Task to complete: Below is a block of records. Copy every line in it that contains the word "collègues".

Saved data entries

■ ■ ■ ■ ■ ■ ■

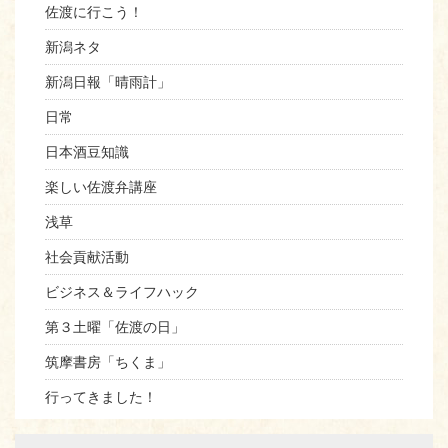
佐渡に行こう！
新潟ネタ
新潟日報「晴雨計」
日常
日本酒豆知識
楽しい佐渡弁講座
浅草
社会貢献活動
ビジネス＆ライフハック
第３土曜「佐渡の日」
筑摩書房「ちくま」
行ってきました！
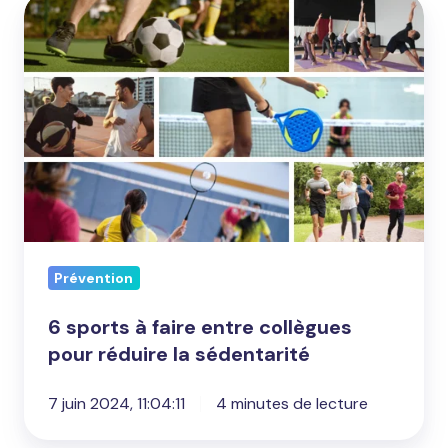
6
sports
à
faire
entre
collègues
pour
réduire
la
sédentarité
Prévention
6 sports à faire entre collègues
pour réduire la sédentarité
7 juin 2024, 11:04:11
4 minutes de lecture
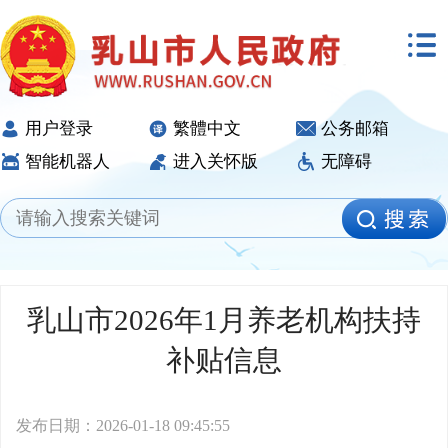
用户登录
繁體中文
公务邮箱
智能机器人
进入关怀版
无障碍
乳山市2026年1月养老机构扶持
补贴信息
发布日期：2026-01-18 09:45:55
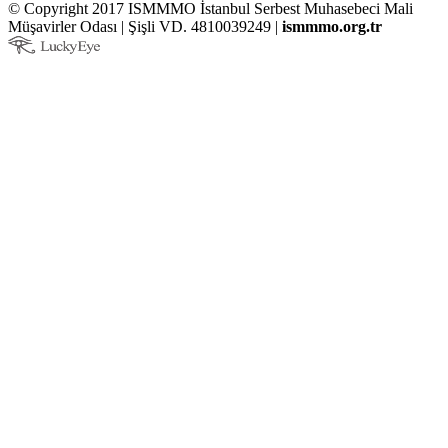
© Copyright 2017 ISMMMO İstanbul Serbest Muhasebeci Mali
Müşavirler Odası | Şişli VD. 4810039249 |
ismmmo.org.tr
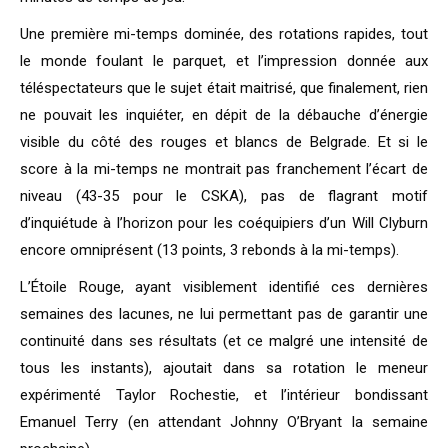
Une première mi-temps dominée, des rotations rapides, tout
le monde foulant le parquet, et l’impression donnée aux
téléspectateurs que le sujet était maitrisé, que finalement, rien
ne pouvait les inquiéter, en dépit de la débauche d’énergie
visible du côté des rouges et blancs de Belgrade. Et si le
score à la mi-temps ne montrait pas franchement l’écart de
niveau (43-35 pour le CSKA), pas de flagrant motif
d’inquiétude à l’horizon pour les coéquipiers d’un Will Clyburn
encore omniprésent (13 points, 3 rebonds à la mi-temps).
L’Étoile Rouge, ayant visiblement identifié ces dernières
semaines des lacunes, ne lui permettant pas de garantir une
continuité dans ses résultats (et ce malgré une intensité de
tous les instants), ajoutait dans sa rotation le meneur
expérimenté Taylor Rochestie, et l’intérieur bondissant
Emanuel Terry (en attendant Johnny O’Bryant la semaine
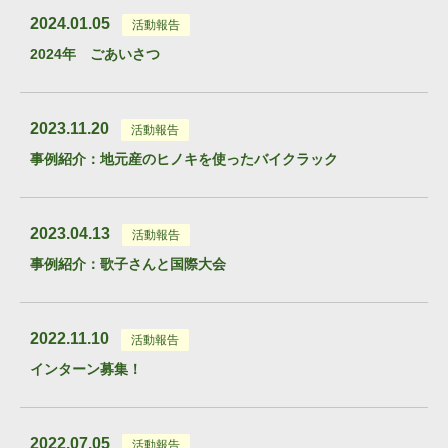
2024.01.05
活動報告
2024年 ごあいさつ
2023.11.20
活動報告
事例紹介：地元産のヒノキを使ったバイクラック
2023.04.13
活動報告
事例紹介：歌子さんと国際大会
2022.11.10
活動報告
インターン募集！
2022.07.05
活動報告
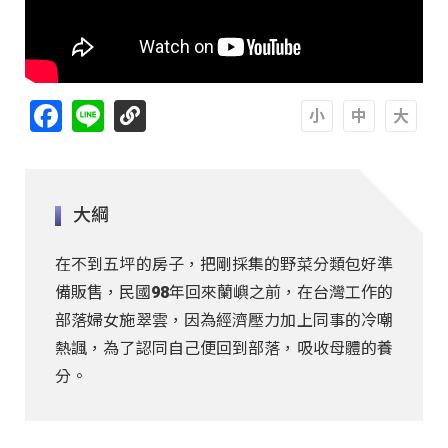
Facebook
Line
A
A
A
大綱
在不到五坪的房子，把剛採集的野菜分類包好準
備販售，民國98年回來蘭嶼之前，在台灣工作的
部落婦女施翠雲，因為經濟壓力加上同事的冷嘲
熱諷，為了認同自己便回到部落，吸收母體的養
分。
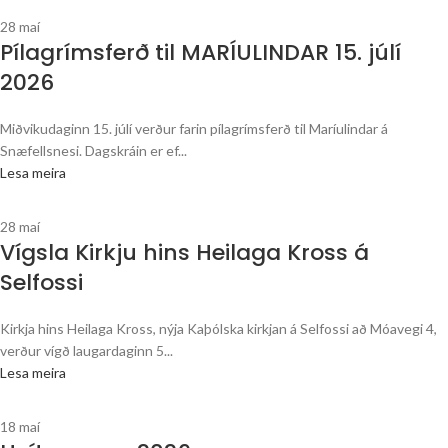
28
maí
Pílagrímsferð til MARÍULINDAR 15. júlí
2026
Miðvikudaginn 15. júlí verður farin pílagrímsferð til Maríulindar á
Snæfellsnesi. Dagskráin er ef...
Lesa meira
28
maí
Vígsla Kirkju hins Heilaga Kross á
Selfossi
Kirkja hins Heilaga Kross, nýja Kaþólska kirkjan á Selfossi að Móavegi 4,
verður vígð laugardaginn 5...
Lesa meira
18
maí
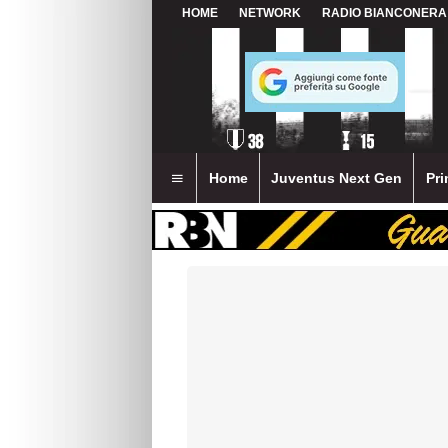
HOME
NETWORK
RADIO BIANCONERA
Home
Juventus Next Gen
Pri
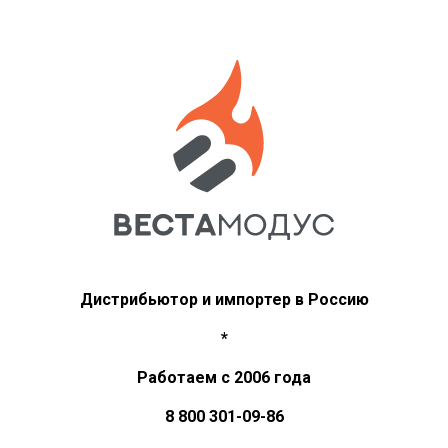
Дистрибьютор и импортер в Россию
*
Работаем с 2006 года
8 800 301-09-86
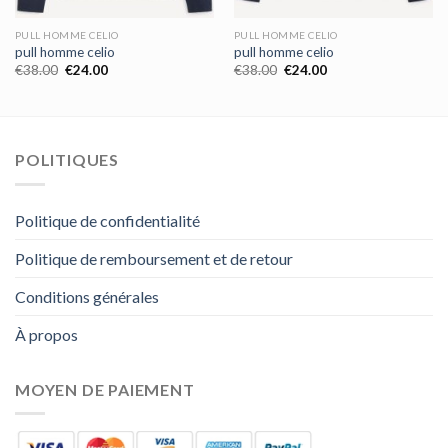
PULL HOMME CELIO
PULL HOMME CELIO
pull homme celio
pull homme celio
€
38.00
€
24.00
€
38.00
€
24.00
POLITIQUES
Politique de confidentialité
Politique de remboursement et de retour
Conditions générales
À propos
MOYEN DE PAIEMENT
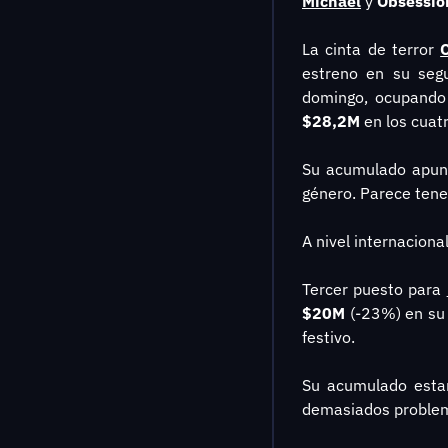
Michael
 y 
Obsessio
La cinta de terror 
estreno en su seg
$28,2M
 en los cuatr
Su acumulado apun
género. Parece tener
A nivel internaciona
Tercer puesto para 
$20M
 (-23%) en su 
festivo.
Su acumulado esta
demasiados problem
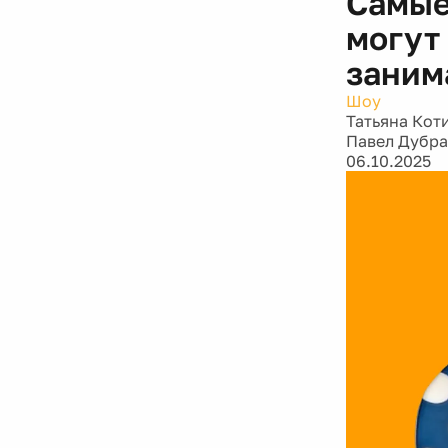
Самые
могут
заним
Шоу
Татьяна Кот
Павел Дубр
06.10.2025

■ ■ ■ ■ ■ ■ ■

Finished task:
collègues
6 sports à faire entre collègues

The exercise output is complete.